Acórdão nº 7518/2008-1 de Court of Appeal of Lisbon (Portugal), 10 de Fevereiro de 2009

Magistrado ResponsávelRUI VOUGA
Data da Resolução10 de Fevereiro de 2009
EmissorCourt of Appeal of Lisbon (Portugal)

Acordam na Secção Cível da Relação de Lisboa: "M, Lda.

", S. Domingos de Rana, intentou acção declarativa de condenação, sob a forma de processo comum ordinário, contra C, Estoril, pedindo a exclusão de sócio do R. da sociedade A. e a sua condenação a pagar à Autora a quantia de € 124.998,00, a titulo de indemnização por perdas e danos, acrescida do que se vier a apurar na pendência da acção e em execução de sentença.

Para tanto, alegou, em síntese, que: - o R. foi gerente da A. e o único que exercia a gerência de facto da sociedade, dado ser pessoa da confiança dos demais gerentes e ser ele quem tinha o know how do negócio da A.; - em finais de 2002, começou a constatar-se uma diminuição da actividade da A. e, em finais do mesmo ano, o ora R. deixou de ser visto nas suas instalações até que apresentou a renúncia às funções de gerente da A.; - tendo sido solicitada uma auditoria à sociedade, constatou-se que, a dada altura, o filho do R. e a sua mulher constituíram uma sociedade, denominada "F, Lda.", havendo o R. passado a actuar em benefício dessa sociedade, tendo para ela desviado fornecedores e clientes com quem sempre contactara na qualidade de gerente e sócio da A., tendo tal sociedade - cujos únicos sócios são familiares do R. - passado a comercializar produtos de marcas prestigiadas que antes eram comercializados pela A.; - o R., ao fazer crer a clientes e fornecedores da A. que esta deixou de fornecer determinados produtos que até então comercializava em exclusivo, prejudicou a boa imagem da A..

A Ré contestou, por excepção e por impugnação.

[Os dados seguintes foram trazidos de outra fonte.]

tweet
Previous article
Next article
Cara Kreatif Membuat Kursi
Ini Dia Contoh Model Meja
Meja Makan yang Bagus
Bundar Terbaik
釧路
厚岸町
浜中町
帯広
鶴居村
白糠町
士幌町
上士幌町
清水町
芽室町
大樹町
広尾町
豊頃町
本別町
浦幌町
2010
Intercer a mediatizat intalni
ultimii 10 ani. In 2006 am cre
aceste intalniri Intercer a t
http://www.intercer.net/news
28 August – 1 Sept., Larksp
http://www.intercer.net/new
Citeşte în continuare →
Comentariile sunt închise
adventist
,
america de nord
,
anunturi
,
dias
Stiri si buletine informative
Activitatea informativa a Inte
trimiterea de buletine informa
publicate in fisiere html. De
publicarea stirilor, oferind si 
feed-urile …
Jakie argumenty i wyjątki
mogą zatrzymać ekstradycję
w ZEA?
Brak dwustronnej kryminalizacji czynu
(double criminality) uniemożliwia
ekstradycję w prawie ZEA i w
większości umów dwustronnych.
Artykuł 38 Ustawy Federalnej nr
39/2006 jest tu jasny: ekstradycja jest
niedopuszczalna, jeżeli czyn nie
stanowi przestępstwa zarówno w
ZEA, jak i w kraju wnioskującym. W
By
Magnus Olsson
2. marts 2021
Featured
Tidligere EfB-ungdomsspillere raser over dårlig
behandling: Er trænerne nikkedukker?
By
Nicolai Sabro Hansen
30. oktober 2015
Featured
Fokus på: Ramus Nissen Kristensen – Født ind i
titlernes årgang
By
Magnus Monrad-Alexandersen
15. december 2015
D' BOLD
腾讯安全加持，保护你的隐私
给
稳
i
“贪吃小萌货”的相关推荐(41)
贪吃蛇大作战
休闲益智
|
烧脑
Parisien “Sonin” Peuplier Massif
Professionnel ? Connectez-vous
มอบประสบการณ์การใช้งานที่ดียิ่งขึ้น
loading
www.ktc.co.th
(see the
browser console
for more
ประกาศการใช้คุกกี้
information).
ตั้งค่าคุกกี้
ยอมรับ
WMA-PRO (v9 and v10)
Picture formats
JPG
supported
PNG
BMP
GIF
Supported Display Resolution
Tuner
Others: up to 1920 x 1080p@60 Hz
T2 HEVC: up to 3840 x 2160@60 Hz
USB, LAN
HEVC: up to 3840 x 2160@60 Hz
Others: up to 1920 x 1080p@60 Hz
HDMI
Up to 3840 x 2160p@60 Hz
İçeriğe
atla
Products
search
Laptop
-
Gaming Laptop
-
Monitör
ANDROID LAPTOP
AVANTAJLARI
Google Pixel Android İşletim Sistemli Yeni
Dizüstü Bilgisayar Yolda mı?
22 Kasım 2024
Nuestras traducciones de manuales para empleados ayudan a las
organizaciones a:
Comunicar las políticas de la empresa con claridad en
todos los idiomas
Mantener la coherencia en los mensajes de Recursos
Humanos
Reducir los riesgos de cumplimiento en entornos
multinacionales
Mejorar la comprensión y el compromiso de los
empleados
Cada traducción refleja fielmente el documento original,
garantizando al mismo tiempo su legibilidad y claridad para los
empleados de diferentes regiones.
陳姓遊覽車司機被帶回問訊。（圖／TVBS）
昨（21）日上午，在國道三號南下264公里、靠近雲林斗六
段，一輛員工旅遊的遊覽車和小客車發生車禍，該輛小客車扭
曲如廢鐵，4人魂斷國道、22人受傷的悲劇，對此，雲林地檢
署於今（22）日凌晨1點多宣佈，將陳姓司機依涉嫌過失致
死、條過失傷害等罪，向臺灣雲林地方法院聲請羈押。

Defendendo-se por excepção, arguiu a excepção da prescrição, por entender dever aplicar-se por analogia o prazo de 90 dias previsto no art. 254°, n° 6, do Código das Sociedades Comerciais, prazo esse que, in casu, foi ultrapassado.

Defendendo-se por impugnação: - alegou que todos os gerentes da A. exerciam as suas funções e que não se pode imputar as dificuldades económicas que a A. começou a sentir no ano de 2002 à sua conduta; - negou ter beneficiado de qualquer modo a sociedade "F, Lda.", a qual tinha relações comerciais próximas com a A., ou ter violado os seus deveres de fidelidade e lealdade para com a A.; - sustentou que os problemas que surgiram deveram-se ao facto de os restantes sócios da A. terem querido que este ficasse com as suas quotas, tendo porém exigido do A. determinadas condições que este não pôde aceitar.

A A.

replicou, pugnando pela improcedência da excepção invocada (dado que o prazo de 90 dias previsto no art. 254°, n° 6, do Código das Sociedades Comerciais não é aplicável às acções de exclusão de sócio).

Findos os articulados, o processo foi saneado - tendo, nesta sede, sido julgada improcedente a excepção peremptória de prescrição arguida pelo R.

-, fixaram-se os factos assentes por acordo das partes e por documentos dotados de força probatória plena e organizou-se a base instrutória, após o que se seguiu a instrução dos autos.

Discutida a causa em audiência de julgamento (com gravação da prova testemunhal produzida) e decidida a matéria de facto controvertida, veio a ser proferida (em 25/6/2007) sentença final que julgou a acção totalmente improcedente por não provada e, em consequência, absolveu o Réu tanto do pedido da sua exclusão de sócio da Autora, como do pedido da sua condenação no pagamento duma indemnização à Autora.

Inconformada com o assim decidido, a Autora apelou da referida sentença, tendo rematado as concernentes alegações com as seguintes conclusões: "

  1. A Apelante intentou acção para exclusão do R., ora Apelado, por verificar terem sido praticados por este actos de concorrência desleal, causadores de prejuízo relevante.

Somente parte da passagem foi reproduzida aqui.